The day went haywire.  Of course the plan was to get out and paddle. I’d been quite looking forward to it.  The local lake is flooding and for the first time in quite a few years I’ll get a chance to paddle on the road! (Something I hope to get at today.)  So when it didn’t work out yesterday I was sort bumming and sitting out by the dining room window when Mary noticed something big landing out in the pasture across the road. We see turkey vultures there regularly so it was quite a surprise to see 3 Bald Eagles instead!  2 adults and one yearling.  When you see nature from the cockpit of a kayak it somehow feels much different. In a sense it’s like living in a nature film, yet at the same time it seems somehow “correct”.  When these amazing creatures decide to stop by the house, it’s oddly surreal. (More pictures after the jump)

This is as close as I could get with my little 300mm lens. I stood back quite some distance as to not disturb them. The adult’s distinctive white heads stand out from quite a distance. The younger eagle still sported the brown and white patchwork of youth. Seeing these guys is pretty exciting.  Bald eagle numbers in the lower 48 had been dwindling for years. Only recently have they begun once again to expand their range out from the various last stands around the country. One of those being just south of here. (read more about Bald Eagles in Wisconsin) We now have a nesting pair at the local lake and obviously a few curious explorers checking out the rest of the area as well. What’s truly fantastic is that  the eagles are just the latest in a list of big birds that seem to be re-discovering our little part of the world. it was only a few years ago when Sandhill cranes began again to spend their summers here.  Each morning we awake their their boisterous calls. It was not so long ago when seeing a crane was something you did by visiting the International Crane Foundation located here in Baraboo. Not by just looking up! These days they’re everywhere!

In addition other big birds have also seemed to have come out of nowhere.  We now have loons at the lake and over the last 2 years cormorants have been showing up as well. It’s been about 3 years now since Osprey’s have become local residents. Osprey’s are listed as “threatened” in the state. Earlier in the week we enjoyed hanging out at the lake and watching the Osprey fish from the high cliffs.  They shoot out over the water to do a reconnaissance run, and if they see something they will dive with amazing speed and explode into the water.  Osprey are not afraid to dive right in after a fish.  Then after a split second of calm, they blast back out of the water and to take off once more into the sky.  I’ve noticed these guys are pretty shy.  On a quiet day you’ll see them out and about.  If the park is busy, the are no where to be found.
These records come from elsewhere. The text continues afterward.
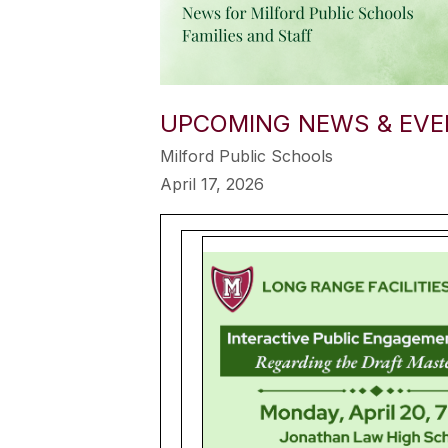
UPCOMING NEWS & EVEN
Milford Public Schools
April 17, 2026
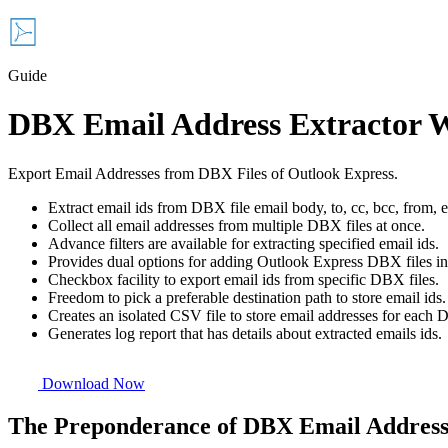
Guide
DBX Email Address Extractor 
Export Email Addresses from DBX Files of Outlook Express.
Extract email ids from DBX file email body, to, cc, bcc, from, e
Collect all email addresses from multiple DBX files at once.
Advance filters are available for extracting specified email ids.
Provides dual options for adding Outlook Express DBX files i
Checkbox facility to export email ids from specific DBX files.
Freedom to pick a preferable destination path to store email ids.
Creates an isolated CSV file to store email addresses for each 
Generates log report that has details about extracted emails ids.
Download Now
The Preponderance of DBX Email Address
I’m not sure if it’s real or just an impression, but it seems I remember a time when Canada Geese migrated.  They would stop by Wisconsin on their way somewhere north in the spring or south in the autumn.  These days you’ll find them here year around.  The pair in the picture held let me get quite close before finally deciding to head off a bit.  As soon as I passed by they returned to their dry log and cursed me for disturbing their day.

All this bird life really stands out if you’ve been here long enough to remember when the skies were empty. It shows that since those environmentally bleak days of the 70s we must be doing something right. On the other hand, you see all the folks moving into the area fighting for their rights to seemingly undo the good that has been done.  That’s the problem with nature.  Everyone wants a peice of it.  And many will slash and burn that very land to put their feet or their house upon it. Never realizing they are destroying exactly what they came here for.